I thoroughly enjoyed framing my story around Olivia. Beyond the challenge of conveying her as an authentic person, I think millennials get a bum rap from their elders. They care, they’re more inclusive, and they’re inheriting a huge mess from the boomers (my generation), at least on the political stage. To the extent millennials are cynical and not as loyal to their employers, you have to ask yourself what they’ve experienced and observed as they’ve come of age. They have every right to feel that way.
What authors or books have influenced your career as a writer, and why?
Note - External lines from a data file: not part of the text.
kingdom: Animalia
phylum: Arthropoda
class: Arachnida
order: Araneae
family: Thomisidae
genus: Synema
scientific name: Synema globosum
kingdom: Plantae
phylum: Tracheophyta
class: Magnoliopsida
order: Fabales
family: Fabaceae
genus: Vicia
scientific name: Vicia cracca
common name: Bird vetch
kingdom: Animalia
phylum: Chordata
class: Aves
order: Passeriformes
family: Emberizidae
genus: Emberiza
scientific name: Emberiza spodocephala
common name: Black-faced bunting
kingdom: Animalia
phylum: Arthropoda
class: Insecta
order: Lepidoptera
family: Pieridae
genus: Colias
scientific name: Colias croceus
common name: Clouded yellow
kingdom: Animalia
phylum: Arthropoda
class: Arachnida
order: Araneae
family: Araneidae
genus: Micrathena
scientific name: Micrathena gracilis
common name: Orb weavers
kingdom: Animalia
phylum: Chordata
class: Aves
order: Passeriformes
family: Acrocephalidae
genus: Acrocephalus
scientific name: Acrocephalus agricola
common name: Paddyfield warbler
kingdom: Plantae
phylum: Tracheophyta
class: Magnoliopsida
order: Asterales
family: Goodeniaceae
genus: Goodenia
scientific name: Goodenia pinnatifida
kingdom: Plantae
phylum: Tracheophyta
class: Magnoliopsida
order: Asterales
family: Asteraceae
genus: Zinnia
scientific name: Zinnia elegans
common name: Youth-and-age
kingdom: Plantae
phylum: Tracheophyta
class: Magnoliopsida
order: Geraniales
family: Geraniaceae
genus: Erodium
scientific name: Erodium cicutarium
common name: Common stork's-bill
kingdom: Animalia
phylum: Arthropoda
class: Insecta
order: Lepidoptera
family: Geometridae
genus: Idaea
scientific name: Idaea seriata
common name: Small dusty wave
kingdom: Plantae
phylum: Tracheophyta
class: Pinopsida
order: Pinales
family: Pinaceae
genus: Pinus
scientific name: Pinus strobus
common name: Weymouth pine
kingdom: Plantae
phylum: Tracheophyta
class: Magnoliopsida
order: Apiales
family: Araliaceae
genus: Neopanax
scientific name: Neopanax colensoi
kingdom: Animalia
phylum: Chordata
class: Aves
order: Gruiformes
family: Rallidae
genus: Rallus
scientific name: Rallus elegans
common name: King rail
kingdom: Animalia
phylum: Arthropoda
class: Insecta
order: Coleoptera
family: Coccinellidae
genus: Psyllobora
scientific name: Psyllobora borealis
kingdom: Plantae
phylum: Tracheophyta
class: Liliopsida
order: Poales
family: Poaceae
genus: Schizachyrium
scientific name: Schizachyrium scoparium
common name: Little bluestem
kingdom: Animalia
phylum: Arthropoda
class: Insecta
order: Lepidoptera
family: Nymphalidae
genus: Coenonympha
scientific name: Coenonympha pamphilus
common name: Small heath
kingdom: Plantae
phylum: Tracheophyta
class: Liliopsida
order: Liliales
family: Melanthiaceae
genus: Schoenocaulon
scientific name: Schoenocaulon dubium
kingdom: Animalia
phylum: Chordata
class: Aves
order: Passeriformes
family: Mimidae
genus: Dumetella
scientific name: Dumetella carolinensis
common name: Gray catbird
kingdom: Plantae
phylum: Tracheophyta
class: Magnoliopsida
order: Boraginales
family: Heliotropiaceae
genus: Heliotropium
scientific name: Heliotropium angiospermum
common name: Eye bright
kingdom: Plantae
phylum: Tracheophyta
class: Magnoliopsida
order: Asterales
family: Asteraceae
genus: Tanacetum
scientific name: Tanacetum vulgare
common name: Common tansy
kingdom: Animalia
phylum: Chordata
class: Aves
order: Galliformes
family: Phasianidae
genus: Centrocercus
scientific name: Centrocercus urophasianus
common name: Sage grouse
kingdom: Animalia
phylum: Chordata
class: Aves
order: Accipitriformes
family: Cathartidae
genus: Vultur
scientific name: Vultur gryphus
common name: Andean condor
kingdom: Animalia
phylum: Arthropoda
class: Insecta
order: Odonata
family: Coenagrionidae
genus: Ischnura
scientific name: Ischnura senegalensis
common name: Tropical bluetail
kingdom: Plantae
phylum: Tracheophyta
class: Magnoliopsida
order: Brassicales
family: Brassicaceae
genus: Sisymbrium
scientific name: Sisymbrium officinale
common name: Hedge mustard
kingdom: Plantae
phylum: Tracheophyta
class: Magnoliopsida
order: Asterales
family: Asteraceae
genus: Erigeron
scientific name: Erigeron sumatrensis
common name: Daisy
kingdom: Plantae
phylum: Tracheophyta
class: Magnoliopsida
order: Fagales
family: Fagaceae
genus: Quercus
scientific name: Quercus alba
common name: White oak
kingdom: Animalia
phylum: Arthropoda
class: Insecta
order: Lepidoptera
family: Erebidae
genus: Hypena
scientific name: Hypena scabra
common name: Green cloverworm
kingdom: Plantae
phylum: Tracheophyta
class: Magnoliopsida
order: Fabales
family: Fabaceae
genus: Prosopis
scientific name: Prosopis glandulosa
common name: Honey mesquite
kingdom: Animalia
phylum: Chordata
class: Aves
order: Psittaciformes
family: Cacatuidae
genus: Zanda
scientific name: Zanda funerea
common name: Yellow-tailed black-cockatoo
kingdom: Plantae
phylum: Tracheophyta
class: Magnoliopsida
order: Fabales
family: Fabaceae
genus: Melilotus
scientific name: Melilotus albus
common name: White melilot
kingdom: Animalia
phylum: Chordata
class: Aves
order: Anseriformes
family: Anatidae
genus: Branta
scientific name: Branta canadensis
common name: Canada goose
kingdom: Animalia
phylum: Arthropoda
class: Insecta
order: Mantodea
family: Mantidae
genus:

It’s a long list, which I guess explains why I’ve written about sports, politics, and now a sci-fi historic mystery. Sci-fi and to some extent fantasy authors got me started as a voracious reader. Frank Herbert, Robert Heinlein, Isaac Asimov, Sherri Tepper, and Tolkien all come to mind. Contemporary thriller writers like Connelly, Turow, Coben, LeCarre, Preston-Child, and DeMille have all had impact. Connelly’s plots are crafted like diamonds, and I have a special affection for him because we were both newspaper police reporters early in our careers. DeMille gave me the inspiration to alternate between first-person and third-person in Season of Lies, and I think it worked well. Coben showed me that, yeah, you can blend sports with a thriller plot. Turow and LeCarre are writers whose best efforts should survive under the haughty definition of “literature.” In the military thriller world, I’m among many admirers of Vince Flynn. I did a review for BookTrib.com raving about Don Bentley, who just might be Flynn’s natural successor. On the non-fiction side, I’d count David Halberstam, Hunter Thompson, and Tom Wolfe as influences, and then there’s Bill Veeck, the late-great showman and owner of the Chicago White Sox. His “Veeck As In Wreck” tops my list as the best sports biography of all time. Ron Chernow’s biography of Ulysses S. Grant gave me chills as he showed the struggles this fundamentally good man faced as the goals of Reconstruction fell apart.
What’s the one question you wish someone would ask you about this book, or your work in general? And, please answer the question too!
Q: Why do you write?
A: I believe we’re all given gifts, and I know what gifts I wasn’t given—like the great eye-hand coordination that the athletes I admired appear to have. I loved sports, and it was very frustrating to me. For example, I didn’t get picked to make a Little League team, even just to sit on the bench—a devastating moment for a little boy. But I found a way to channel it. When I was 15, I convinced the editor of our weekly paper in the Chicago suburb of Hoffman Estates to pay me, I think, 10 cents an inch to write about high school sports. Everything that has happened in my life flows from that decision, including meeting and making the friends who encouraged me to try a novel decades later. I think we’re here to use the gifts we’re given.
If you co-authored the book with someone else: What was the most challenging part of the co-authoring relationship?
As I noted above, the book has as its foundation a radio drama created by Ed Galloway. Ed wasn’t involved in the day-to-day writing, but he was hugely supportive, even as I kept changing things. He died unexpectedly of a heart attack as I was wrapping up an early draft. His widow, Carolyn, has been awesome in her support of the project, which we all see now as a wonderful way to remember Ed and his life’s work. As I say in the author’s notes at the end of the book, as a radio guy, Ed would certainly have agreed that the show goes on.
*****
Dennis Hetzel is an author, media consultant, and freelance journalist. His award-winning thrillers, Season of Lies and Killing the Curse, explored the prices paid to succeed at the highest levels of politics and sports. In earlier lives, he was a reporter, editor, publisher, college journalism professor, trade association executive, and lobbyist recognized nationally for his work on First Amendment issues. A Chicago native, he lives in Holden Beach, North Carolina. He also does book reviews for Windy City Writes in Chicago and BookTrib.com and plays bass and rhythm guitar in an Americana rock band, MoSun, still hoping that this musician thing works out when he grows up.